When it comes to “use” it appears that we now need to add humans to this list of perishable items with a shelf life.
I recently came across a series of discussions, amongst senior executives in the IT industry in India, on the shelf life of a techie, and there was general agreement that the current shelf life of a “techie” is about 15 years.
The Times of India led off the reporting of this discussion with:
If you have seen Skyfall, you will doubtless remember the 20-something Q. It’s the first time ever in a James Bond film that Q or the Quartermaster – MI6’s resident tinkerer who creates all the wonderful spy gadgets that Bond uses – is younger than Bond himself, much younger. So when Bond meets Q in Skyfall, he scoffs, “You still have spots (pimples),” to which Q replies, “Age is no guarantee of efficiency.In the world of technology, that’s almost a truism today. Youthful Qs are becoming the norm. Technology is changing so rapidly that older engineers must put in an extraordinary amount of time and effort into new learning and also to unlearn old ones. Otherwise, they are likely to find themselves less relevant.
“The shelf life of a software engineer today is no more than that of a cricketer – about 15 years”, said one of the senior executives of a European technology company with over 4,500 employees in India. “The 20-year-old guys provide me more value than the 35-year-olds do.”
Scary to think that one could be past their “use-by-date” as an individual contributor by the age of 35.
Some companies guide technical professionals towards taking on more managerial responsibilities over time.
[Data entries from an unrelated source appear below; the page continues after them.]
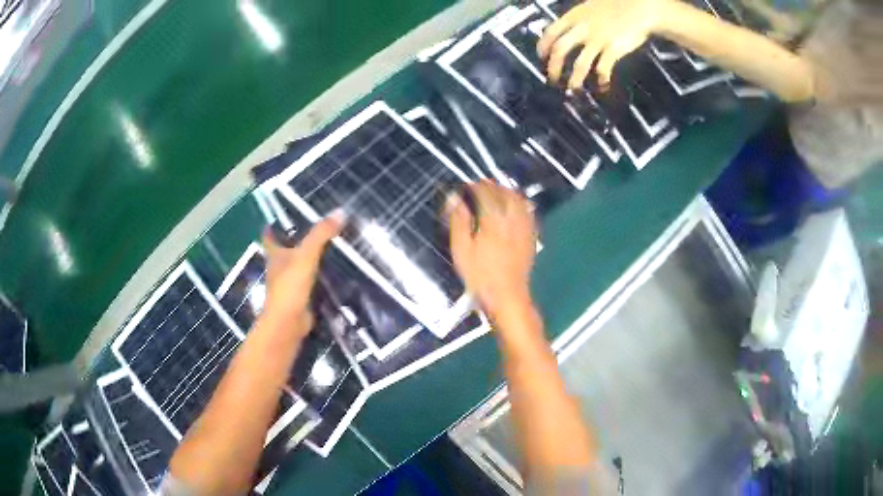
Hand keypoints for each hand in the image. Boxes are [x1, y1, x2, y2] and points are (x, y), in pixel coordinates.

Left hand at [261, 211, 343, 335]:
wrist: (288, 322)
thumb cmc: (290, 286)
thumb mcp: (306, 256)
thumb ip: (321, 235)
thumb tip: (340, 212)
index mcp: (275, 256)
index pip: (269, 237)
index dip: (271, 228)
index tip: (276, 218)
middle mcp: (278, 269)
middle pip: (283, 251)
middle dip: (293, 241)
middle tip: (311, 228)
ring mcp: (288, 285)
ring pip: (296, 267)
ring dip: (306, 259)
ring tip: (326, 247)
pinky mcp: (299, 298)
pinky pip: (308, 282)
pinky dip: (316, 277)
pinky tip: (329, 273)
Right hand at [447, 181, 536, 318]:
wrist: (507, 296)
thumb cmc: (479, 275)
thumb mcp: (461, 249)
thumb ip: (458, 220)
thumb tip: (453, 198)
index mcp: (493, 218)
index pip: (485, 192)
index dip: (475, 186)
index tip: (466, 185)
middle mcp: (511, 218)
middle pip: (504, 193)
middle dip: (492, 186)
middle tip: (480, 185)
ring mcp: (524, 227)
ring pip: (518, 200)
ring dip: (507, 192)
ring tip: (497, 191)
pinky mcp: (530, 237)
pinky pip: (528, 213)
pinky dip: (521, 204)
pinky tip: (517, 206)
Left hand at [537, 0, 668, 88]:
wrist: (640, 8)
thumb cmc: (616, 6)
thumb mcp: (590, 8)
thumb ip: (578, 20)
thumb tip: (568, 33)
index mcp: (574, 17)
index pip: (550, 33)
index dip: (543, 48)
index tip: (542, 58)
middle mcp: (582, 29)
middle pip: (560, 51)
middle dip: (553, 68)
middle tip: (553, 81)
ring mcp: (598, 40)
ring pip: (579, 64)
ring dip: (574, 80)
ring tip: (573, 90)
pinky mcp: (613, 49)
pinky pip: (602, 69)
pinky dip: (601, 81)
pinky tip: (602, 87)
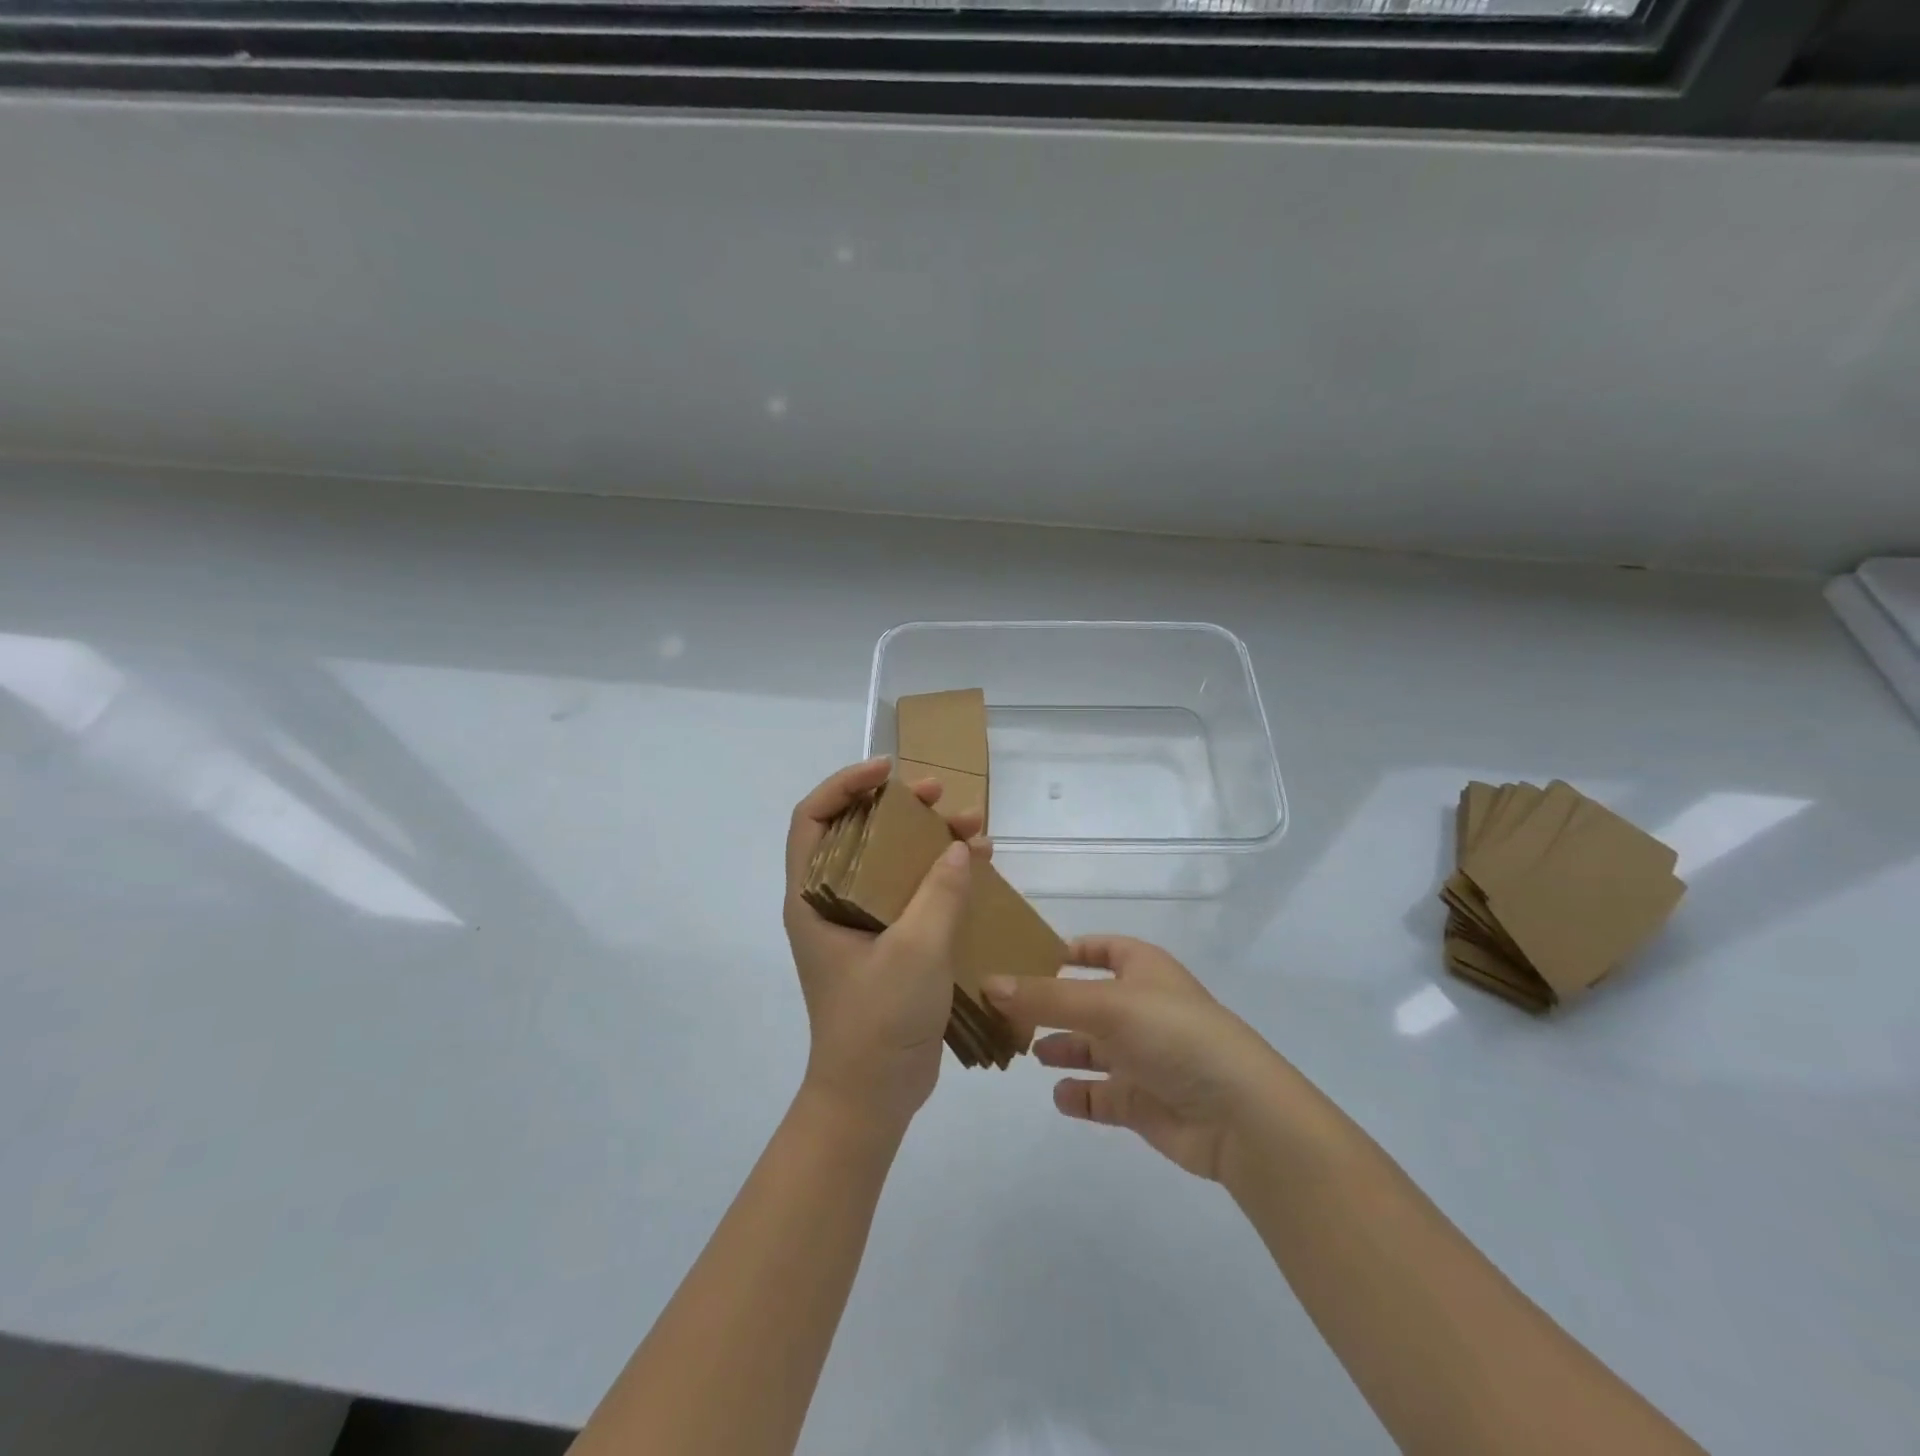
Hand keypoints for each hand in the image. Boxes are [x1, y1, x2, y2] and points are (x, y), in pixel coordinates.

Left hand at [784, 757, 986, 1133]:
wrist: (873, 1096)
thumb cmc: (878, 1020)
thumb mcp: (914, 951)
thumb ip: (939, 894)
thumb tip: (957, 847)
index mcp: (813, 898)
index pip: (813, 819)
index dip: (845, 784)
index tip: (888, 773)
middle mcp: (831, 903)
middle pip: (859, 834)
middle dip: (899, 808)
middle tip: (939, 795)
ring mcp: (861, 925)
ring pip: (890, 863)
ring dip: (927, 840)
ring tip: (973, 825)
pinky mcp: (889, 944)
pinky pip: (912, 894)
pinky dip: (941, 876)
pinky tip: (978, 867)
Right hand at [984, 937, 1284, 1182]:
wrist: (1239, 1114)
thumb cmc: (1174, 1035)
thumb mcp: (1106, 1004)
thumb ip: (1045, 998)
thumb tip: (989, 984)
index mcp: (1144, 970)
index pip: (1104, 949)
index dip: (1070, 950)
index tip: (1026, 957)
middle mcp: (1143, 1009)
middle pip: (1088, 1001)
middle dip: (1051, 1005)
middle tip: (1005, 1012)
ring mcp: (1145, 1057)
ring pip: (1092, 1048)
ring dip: (1062, 1049)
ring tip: (1024, 1051)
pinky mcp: (1145, 1101)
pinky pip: (1103, 1095)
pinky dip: (1080, 1095)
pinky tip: (1060, 1095)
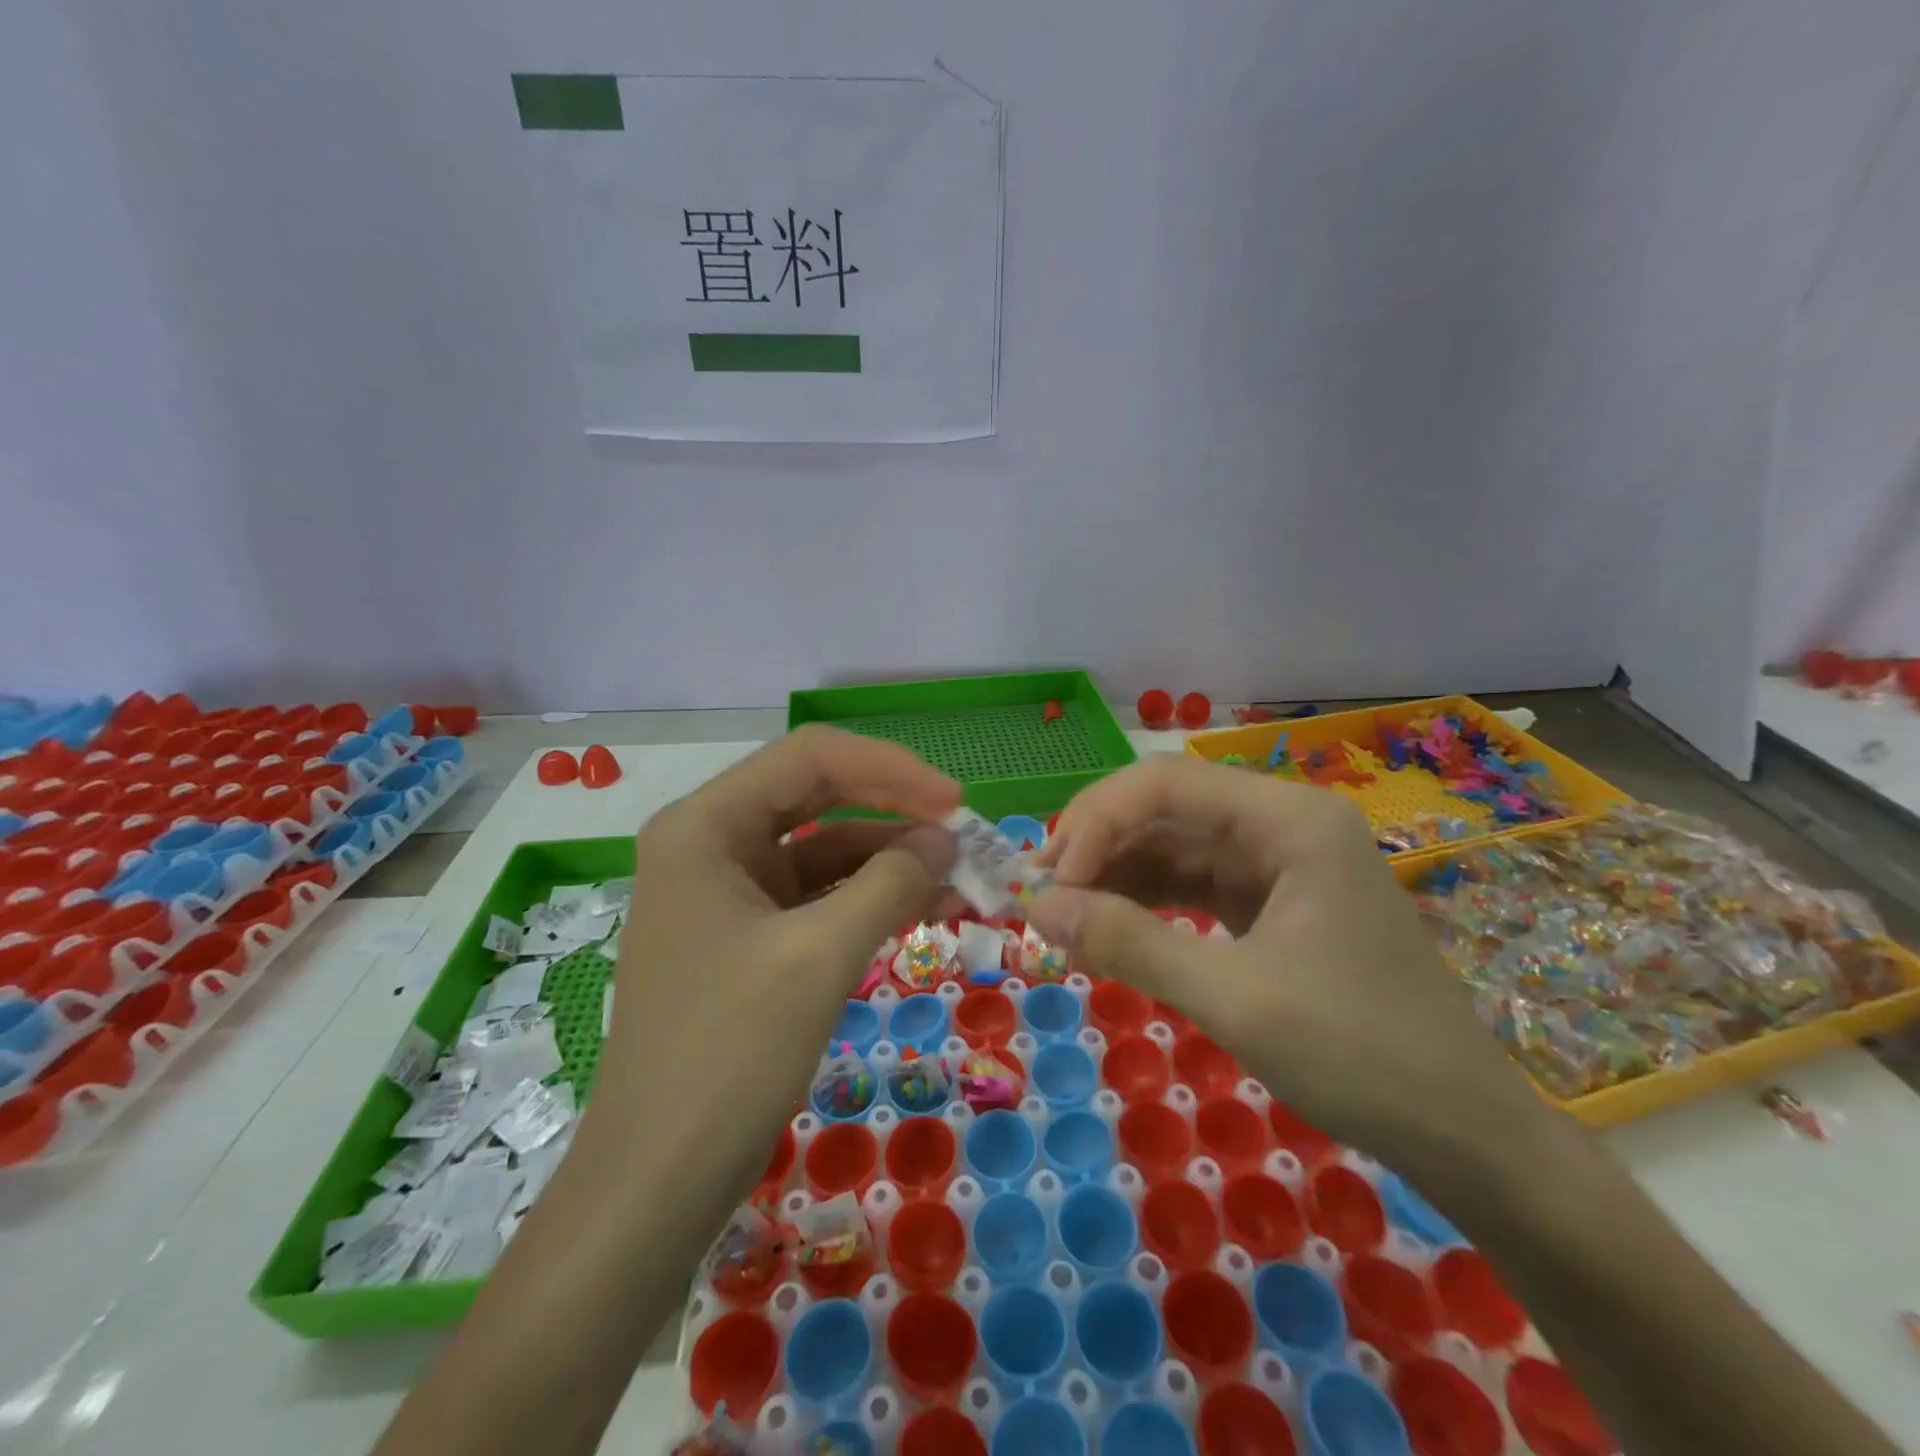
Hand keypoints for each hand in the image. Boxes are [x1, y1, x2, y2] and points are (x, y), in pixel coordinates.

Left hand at [582, 726, 960, 1202]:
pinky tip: (922, 907)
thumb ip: (890, 882)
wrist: (658, 1182)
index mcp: (705, 825)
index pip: (809, 758)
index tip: (954, 801)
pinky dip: (868, 896)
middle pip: (817, 794)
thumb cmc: (730, 1053)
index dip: (890, 769)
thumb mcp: (821, 955)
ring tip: (957, 877)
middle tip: (960, 830)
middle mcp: (709, 842)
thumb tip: (946, 839)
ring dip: (889, 857)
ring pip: (822, 847)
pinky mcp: (746, 934)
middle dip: (893, 808)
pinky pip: (817, 894)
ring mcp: (726, 890)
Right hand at [1027, 754, 1542, 1161]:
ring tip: (1059, 914)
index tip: (1052, 882)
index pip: (1165, 783)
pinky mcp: (1272, 905)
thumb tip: (1037, 906)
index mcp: (1289, 819)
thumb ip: (1129, 943)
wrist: (1465, 1137)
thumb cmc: (1360, 1055)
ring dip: (1114, 876)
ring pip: (1174, 848)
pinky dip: (1146, 905)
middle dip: (1098, 845)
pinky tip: (1106, 928)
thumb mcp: (1233, 998)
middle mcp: (1283, 824)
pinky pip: (1193, 887)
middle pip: (1166, 808)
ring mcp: (1280, 865)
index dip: (1096, 821)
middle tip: (1039, 895)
One Indian Head of HR for a large IT multinational says he “advises employees to map their career graph into a 5-5-5 formula, three blocks of 5 years each. In the first five years, the employee is a technical contributor. In the next five, he or she moves on to become a team leader or an architect, understanding the P&L (profit & loss) requirements of the company. Subsequently, the employee takes on much stronger leadership responsibilities, with technical skills upgrade”.
Great for those who are cut out to be in a management role, but what then happens to those individuals who are brilliant technically but have no desire to move into management. Firstly, there are never enough management roles for everyone, and secondly not everyone is suited to, nor desirous of, taking up the added responsibilities of leading a team. (see “To be or not to be … a manager” posted August 20, 2012).
I have always believed that education is a journey rather than a destination, and I have no doubt in my mind that smart, sharp, young technical specialists can spend the time and energy needed to ensure that they stay up-to-date with changes in technology, even despite the accelerating speed of change.
I also know that most IT companies have courses available that enable technical people to upgrade their skills on an ongoing basis. Infosys, Indian IT giant as just one example, says that they have over 1000 courses that employees can choose from as part of their competence plan, but what hope do people really have if the people leading the major companies have the attitude that that most of their people are heading for the scrap heap at such an early age.
What I find most interesting however, is that very few companies appear to have the same requirements for testing and upgrading the shelf life of their executives, in the same way that they seem to do for their technical people. It appears that once you reach the heady heights of a management role you are generally safe, as long as you keep meeting your goals and don’t actually screw up really badly.
But the reality today is that the global business landscape is changing at much the same rate as the technology that it is built on. The emergence of new BRIC-like nations, new competitors, new business challenges, new business models driven by the internet and social media, changing expectations of the workforce, the upheavals in the economies of most countries creating new “economic realities” (see “Growing a new leg” posted June 20, 2010), means that the management skills and capabilities that were relevant for success 15 years ago (a la techie shelf life) are not necessarily all relevant today.
I found it very telling that one of the Indian executives said “I can’t be just a manager, I have to be technically hands-on. If I have to have a conversation with my CTO, and if I say I don’t understand technology, then there is no conversation.”
More importantly in today’s ever changing business environment, I feel that he should be worrying just as much about being management-relevant as he does about being technically-relevant for his own survival and continued success.
As one of my favourite quotes from Charles Darwin (1809-1882) says so well “It is not the strongest of the species that survives, nor the most intelligent that survives. It is the one that is the most adaptable to change.”
This is just as true today for managers as it is for technicians.